La voiture électrique fait figure d'eldorado aux yeux de nombreux analystes. Le Boston Consulting Group leur prévoit ainsi une part de marché de 52% d'ici 2030, dépassant celle des voitures thermiques.
Le patron de Volkswagen vient quant à lui d'annoncer que 70% de ses ventes seront électriques à cette échéance en Europe. Les investisseurs y croient eux aussi dur comme fer: en un an, la valeur des huit principaux constructeurs mondiaux de voitures électriques a été multipliée par deux, note le gestionnaire d'actifs Research Affiliates. Bref, tout concorde pour un avenir radieux de cette technologie.
Mais pour Rob Arnott, le fondateur de Research Affiliates, cette ferveur n'est rien d'autre que le signe d'une «illusion de grande ampleur» qui a piégé les investisseurs tout au long de l'histoire. «Tout comme PalmPilot, autrefois très apprécié des investisseurs, s'est fait dépasser dans la révolution des smartphones, tous les constructeurs ne réussiront pas à l'ère des véhicules électriques», pronostique-t-il dans Bloomberg.
Tesla est ainsi cotée vingt-huit fois son chiffre d'affaires, comparé à un ratio de 1,1 fois en moyenne pour les constructeurs traditionnels, alors même que la marque ne détient que 15% du chiffre d'affaires de l'électrique.
«Quand bien même Tesla arriverait à remplir les espoirs des investisseurs, cela signifierait que ses rivaux auront perdu des parts de marché, ce qui rendra les gains de l'industrie encore plus difficiles à justifier», fait remarquer Rob Arnott.
Or, ces derniers affichent des ratios de PSR (capitalisation/chiffre d'affaires) encore plus délirants que Tesla. Nikola, fondé en 2015 et qui n'a pas encore lancé une seule voiture, affiche un PSR ridiculement haut de 22.000, tandis que les chinois Xpeng et Li Auto sont respectivement côtés 47 et 52 fois leurs ventes.
Darwinisme automobile
«Toutes ces entreprises sont valorisées comme si elles allaient sortir grande gagnante de la compétition. Mais chacune ne pourra pas devenir dominante: ce sont des concurrents!», s'énerve l'analyste.
L'analyste établit une comparaison entre la voiture électrique et le transport aérien, tous deux soumis à une environnement hautement compétitif et à une forte intensité en capital.
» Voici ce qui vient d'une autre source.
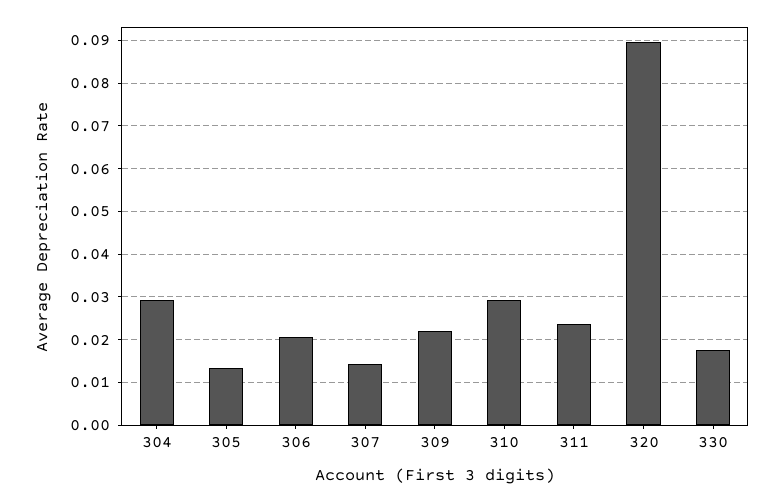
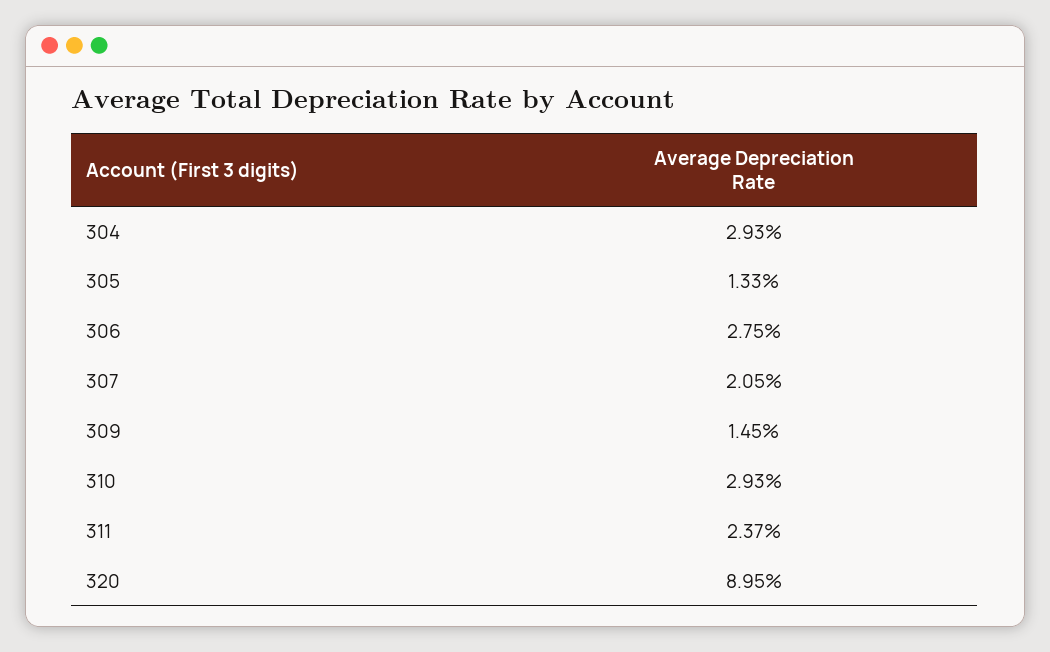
  {
    "304": 0.0293,
    "305": 0.0133,
-   "306": 0.02,
+   "306": 0.0275,
-   "307": 0.014,
+   "307": 0.0205,
-   "309": 0.022,
+   "309": 0.0145,
    "310": 0.0293,
    "311": 0.0237,
-   "320": 0.0895,
+   "320": 0.0895
-   "330": 0.018
  }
Lorsque les compagnies low cost ont déferlé dans le ciel, certains s'en sont effectivement bien sortis, comme Ryanair ou EasyJet. Mais qui se souvient encore de Flybe, Aigle Azur, WinJet, Air Berlin ou Monarch Airlines?
Après avoir été dépassées dans les années 2000 à 2010, les compagnies traditionnelles ont réagi et se sont flanquées de leurs propres filiales à bas coût, coupant le pied aux concurrents n'ayant pas les reins assez solides.
«Dans un tel environnement, le bouleversement du marché ne profite pas nécessairement aux disrupteurs, et les disrupteurs sont souvent eux-mêmes disruptés», conclut Rob Arnott.
Amazon, Apple ou Google ne sont que les arbres qui cachent la forêt de sociétés autrefois adulées et aujourd'hui tombées aux oubliettes. Parier sur la voiture électrique, c'est bien. Encore faut-il miser sur le bon cheval.